Texte du document
------------------------------------------------------------------------
Vu la procédure suivante :
Procédure contentieuse antérieure :
Mme A... B... a demandé au tribunal administratif de Nantes d'annuler la décision implicite par laquelle la commission de recours contre les décisions de refus de visa d'entrée en France a rejeté son recours formé contre une décision du 4 décembre 2019 des autorités consulaires françaises à Fès refusant de lui délivrer un visa de court séjour en France pour visite familiale.
Par un jugement n° 2004474 du 23 novembre 2020, le tribunal administratif de Nantes a rejeté sa demande.
------------------------------------------------------------------------
Données extraites
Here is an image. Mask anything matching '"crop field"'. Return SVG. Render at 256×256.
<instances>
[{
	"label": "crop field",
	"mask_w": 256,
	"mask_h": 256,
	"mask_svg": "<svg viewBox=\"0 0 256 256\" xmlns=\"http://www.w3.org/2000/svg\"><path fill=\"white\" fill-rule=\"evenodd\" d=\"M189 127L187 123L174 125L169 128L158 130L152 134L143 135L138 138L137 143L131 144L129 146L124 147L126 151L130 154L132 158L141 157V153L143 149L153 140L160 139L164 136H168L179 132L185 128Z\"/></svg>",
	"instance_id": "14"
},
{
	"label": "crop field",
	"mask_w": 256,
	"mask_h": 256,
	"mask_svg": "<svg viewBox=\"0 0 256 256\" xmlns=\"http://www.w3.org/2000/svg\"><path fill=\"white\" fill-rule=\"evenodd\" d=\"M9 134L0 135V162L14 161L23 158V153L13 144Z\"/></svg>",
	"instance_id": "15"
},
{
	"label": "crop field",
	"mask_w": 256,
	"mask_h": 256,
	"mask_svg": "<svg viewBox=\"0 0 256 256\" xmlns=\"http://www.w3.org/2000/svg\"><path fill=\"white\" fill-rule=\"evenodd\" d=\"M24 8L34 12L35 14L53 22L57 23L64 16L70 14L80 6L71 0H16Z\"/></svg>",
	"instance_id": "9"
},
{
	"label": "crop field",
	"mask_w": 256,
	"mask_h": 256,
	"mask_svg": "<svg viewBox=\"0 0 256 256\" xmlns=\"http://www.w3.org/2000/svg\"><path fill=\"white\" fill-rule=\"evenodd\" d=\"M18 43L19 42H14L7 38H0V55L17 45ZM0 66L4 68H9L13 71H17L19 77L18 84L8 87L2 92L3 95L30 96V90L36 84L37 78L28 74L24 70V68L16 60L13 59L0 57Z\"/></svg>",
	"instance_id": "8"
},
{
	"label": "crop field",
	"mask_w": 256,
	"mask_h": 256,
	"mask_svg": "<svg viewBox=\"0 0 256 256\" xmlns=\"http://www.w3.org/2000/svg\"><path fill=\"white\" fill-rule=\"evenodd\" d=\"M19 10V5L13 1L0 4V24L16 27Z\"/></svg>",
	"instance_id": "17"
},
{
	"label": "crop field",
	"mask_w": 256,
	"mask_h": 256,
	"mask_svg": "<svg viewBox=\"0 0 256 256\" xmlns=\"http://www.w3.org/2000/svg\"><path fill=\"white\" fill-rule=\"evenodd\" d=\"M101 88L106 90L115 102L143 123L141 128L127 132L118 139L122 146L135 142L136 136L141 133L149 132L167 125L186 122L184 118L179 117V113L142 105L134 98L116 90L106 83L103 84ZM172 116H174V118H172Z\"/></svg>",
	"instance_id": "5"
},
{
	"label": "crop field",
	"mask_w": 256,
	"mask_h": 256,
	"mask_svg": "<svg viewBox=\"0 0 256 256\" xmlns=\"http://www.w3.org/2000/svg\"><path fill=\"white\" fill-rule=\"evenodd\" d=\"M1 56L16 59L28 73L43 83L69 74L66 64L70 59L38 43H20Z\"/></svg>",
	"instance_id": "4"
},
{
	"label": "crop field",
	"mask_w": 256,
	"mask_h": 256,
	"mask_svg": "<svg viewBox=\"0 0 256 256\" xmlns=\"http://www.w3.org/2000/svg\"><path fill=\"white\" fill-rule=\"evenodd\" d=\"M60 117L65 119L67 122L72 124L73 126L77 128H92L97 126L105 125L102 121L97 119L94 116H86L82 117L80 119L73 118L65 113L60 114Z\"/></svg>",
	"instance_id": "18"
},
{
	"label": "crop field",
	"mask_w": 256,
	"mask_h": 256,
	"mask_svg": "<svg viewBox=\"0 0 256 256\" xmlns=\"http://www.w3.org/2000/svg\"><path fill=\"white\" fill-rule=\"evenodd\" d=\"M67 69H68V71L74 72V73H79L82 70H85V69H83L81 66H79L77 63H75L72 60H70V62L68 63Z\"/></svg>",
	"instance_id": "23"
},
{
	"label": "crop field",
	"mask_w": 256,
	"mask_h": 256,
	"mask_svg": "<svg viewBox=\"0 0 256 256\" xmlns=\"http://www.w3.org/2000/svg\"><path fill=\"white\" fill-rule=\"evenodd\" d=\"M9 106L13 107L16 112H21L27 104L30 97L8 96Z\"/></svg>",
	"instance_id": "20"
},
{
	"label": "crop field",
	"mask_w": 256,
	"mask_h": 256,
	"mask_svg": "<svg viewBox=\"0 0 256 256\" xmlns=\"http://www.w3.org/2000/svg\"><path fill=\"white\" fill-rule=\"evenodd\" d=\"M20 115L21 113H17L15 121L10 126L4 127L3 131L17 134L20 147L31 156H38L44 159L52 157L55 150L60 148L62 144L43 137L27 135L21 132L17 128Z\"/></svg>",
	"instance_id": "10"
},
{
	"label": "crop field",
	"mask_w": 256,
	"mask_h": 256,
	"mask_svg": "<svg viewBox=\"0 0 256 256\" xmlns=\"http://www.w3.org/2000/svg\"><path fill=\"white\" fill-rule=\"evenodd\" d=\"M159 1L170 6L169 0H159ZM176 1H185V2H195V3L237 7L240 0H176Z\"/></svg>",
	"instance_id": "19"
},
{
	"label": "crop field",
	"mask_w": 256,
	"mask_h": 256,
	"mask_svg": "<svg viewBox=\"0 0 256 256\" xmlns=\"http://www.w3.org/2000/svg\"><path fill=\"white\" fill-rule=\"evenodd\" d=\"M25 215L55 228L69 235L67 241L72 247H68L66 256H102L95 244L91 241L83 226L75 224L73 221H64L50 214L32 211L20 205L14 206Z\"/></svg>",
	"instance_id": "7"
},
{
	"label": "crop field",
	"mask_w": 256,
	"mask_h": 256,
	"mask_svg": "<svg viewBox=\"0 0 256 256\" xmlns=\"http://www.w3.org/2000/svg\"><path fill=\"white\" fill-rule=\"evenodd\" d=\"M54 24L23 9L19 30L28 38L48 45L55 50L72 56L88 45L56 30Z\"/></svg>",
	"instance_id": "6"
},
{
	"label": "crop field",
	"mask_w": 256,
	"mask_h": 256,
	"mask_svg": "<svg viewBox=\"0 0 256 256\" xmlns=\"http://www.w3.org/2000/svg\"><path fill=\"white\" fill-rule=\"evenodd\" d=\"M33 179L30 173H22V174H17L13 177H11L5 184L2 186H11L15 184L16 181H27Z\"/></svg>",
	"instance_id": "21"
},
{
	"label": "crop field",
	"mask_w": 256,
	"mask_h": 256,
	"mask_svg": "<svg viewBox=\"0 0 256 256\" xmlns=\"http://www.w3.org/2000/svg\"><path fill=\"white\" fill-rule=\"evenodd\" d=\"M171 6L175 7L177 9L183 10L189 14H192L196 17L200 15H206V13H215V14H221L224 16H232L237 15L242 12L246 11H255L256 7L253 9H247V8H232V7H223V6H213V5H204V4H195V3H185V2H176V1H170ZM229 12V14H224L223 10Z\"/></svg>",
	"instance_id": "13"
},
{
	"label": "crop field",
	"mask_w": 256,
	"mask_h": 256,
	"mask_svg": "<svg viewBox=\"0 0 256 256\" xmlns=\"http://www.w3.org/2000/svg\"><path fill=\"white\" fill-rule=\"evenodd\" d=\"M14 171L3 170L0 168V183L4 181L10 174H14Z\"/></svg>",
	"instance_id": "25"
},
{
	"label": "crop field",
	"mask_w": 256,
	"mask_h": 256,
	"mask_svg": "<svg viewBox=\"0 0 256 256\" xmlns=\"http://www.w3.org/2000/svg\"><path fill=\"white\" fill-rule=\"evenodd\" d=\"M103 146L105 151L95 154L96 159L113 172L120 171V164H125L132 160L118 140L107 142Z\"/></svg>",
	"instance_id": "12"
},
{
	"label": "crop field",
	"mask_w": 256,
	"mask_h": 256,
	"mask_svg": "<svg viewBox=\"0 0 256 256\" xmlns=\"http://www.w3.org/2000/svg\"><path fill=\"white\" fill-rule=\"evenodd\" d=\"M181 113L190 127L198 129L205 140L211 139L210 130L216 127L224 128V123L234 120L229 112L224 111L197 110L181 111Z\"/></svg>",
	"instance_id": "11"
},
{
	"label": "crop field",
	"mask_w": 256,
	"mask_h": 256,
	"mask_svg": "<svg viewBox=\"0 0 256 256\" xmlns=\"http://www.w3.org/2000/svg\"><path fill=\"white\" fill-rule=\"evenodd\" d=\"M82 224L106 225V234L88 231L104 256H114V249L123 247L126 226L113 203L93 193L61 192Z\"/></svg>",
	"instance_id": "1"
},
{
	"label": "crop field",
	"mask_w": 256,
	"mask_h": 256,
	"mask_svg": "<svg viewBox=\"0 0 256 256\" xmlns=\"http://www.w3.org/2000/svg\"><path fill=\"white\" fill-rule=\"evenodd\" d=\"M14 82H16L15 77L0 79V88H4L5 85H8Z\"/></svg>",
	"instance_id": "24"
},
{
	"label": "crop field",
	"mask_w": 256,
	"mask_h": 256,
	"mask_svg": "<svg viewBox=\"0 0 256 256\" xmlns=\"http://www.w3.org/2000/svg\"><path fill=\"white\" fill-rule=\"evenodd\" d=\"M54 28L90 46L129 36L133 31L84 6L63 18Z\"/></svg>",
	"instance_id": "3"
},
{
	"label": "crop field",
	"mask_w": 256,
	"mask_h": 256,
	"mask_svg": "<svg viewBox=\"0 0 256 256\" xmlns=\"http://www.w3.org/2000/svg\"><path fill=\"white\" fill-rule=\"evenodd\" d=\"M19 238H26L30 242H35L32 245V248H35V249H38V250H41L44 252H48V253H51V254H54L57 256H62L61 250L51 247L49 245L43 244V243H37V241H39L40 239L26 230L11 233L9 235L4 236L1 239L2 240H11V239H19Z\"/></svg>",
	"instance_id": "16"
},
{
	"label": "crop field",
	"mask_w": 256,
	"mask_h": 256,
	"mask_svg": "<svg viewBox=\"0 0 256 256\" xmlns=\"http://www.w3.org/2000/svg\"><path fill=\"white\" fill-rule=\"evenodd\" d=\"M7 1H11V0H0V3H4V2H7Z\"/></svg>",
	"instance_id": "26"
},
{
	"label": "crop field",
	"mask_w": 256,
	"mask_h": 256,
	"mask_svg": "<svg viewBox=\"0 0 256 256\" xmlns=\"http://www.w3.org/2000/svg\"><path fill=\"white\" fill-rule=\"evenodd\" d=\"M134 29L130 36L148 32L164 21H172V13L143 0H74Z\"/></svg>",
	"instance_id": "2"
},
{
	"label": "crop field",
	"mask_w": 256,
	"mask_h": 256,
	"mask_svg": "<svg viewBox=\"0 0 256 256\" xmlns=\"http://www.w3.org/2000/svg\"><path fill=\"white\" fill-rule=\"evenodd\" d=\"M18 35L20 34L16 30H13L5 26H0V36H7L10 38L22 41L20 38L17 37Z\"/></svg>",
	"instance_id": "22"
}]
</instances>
------------------------------------------------------------------------
Petit problème 1
Pouvez-vous recopier fidèlement le texte sur le refus de visa en commençant à « Vu la procédure » et en terminant à « rejeté sa demande. » ?
Petit problème 2
Pouvez-vous convertir en liste numérotée, sans les lignes vides, les lignes du listing en commençant à sa toute première ligne et en terminant à celle qui contient « 127L187 123L174 125L169 », les deux incluses ?
Le texte sur le refus de visa et le listing n'ont aucun lien entre eux.

Corrigé de l'exercice 1
Vu la procédure suivante :
Procédure contentieuse antérieure :
Mme A... B... a demandé au tribunal administratif de Nantes d'annuler la décision implicite par laquelle la commission de recours contre les décisions de refus de visa d'entrée en France a rejeté son recours formé contre une décision du 4 décembre 2019 des autorités consulaires françaises à Fès refusant de lui délivrer un visa de court séjour en France pour visite familiale.
Par un jugement n° 2004474 du 23 novembre 2020, le tribunal administratif de Nantes a rejeté sa demande.

Corrigé de l'exercice 2
1. Here is an image. Mask anything matching '"crop field"'. Return SVG. Render at 256×256.
2. <instances>
3. [{
4. 	"label": "crop field",
5. 	"mask_w": 256,
6. 	"mask_h": 256,
7. 	"mask_svg": "<svg viewBox=\"0 0 256 256\" xmlns=\"http://www.w3.org/2000/svg\"><path fill=\"white\" fill-rule=\"evenodd\" d=\"M189 127L187 123L174 125L169 128L158 130L152 134L143 135L138 138L137 143L131 144L129 146L124 147L126 151L130 154L132 158L141 157V153L143 149L153 140L160 139L164 136H168L179 132L185 128Z\"/></svg>",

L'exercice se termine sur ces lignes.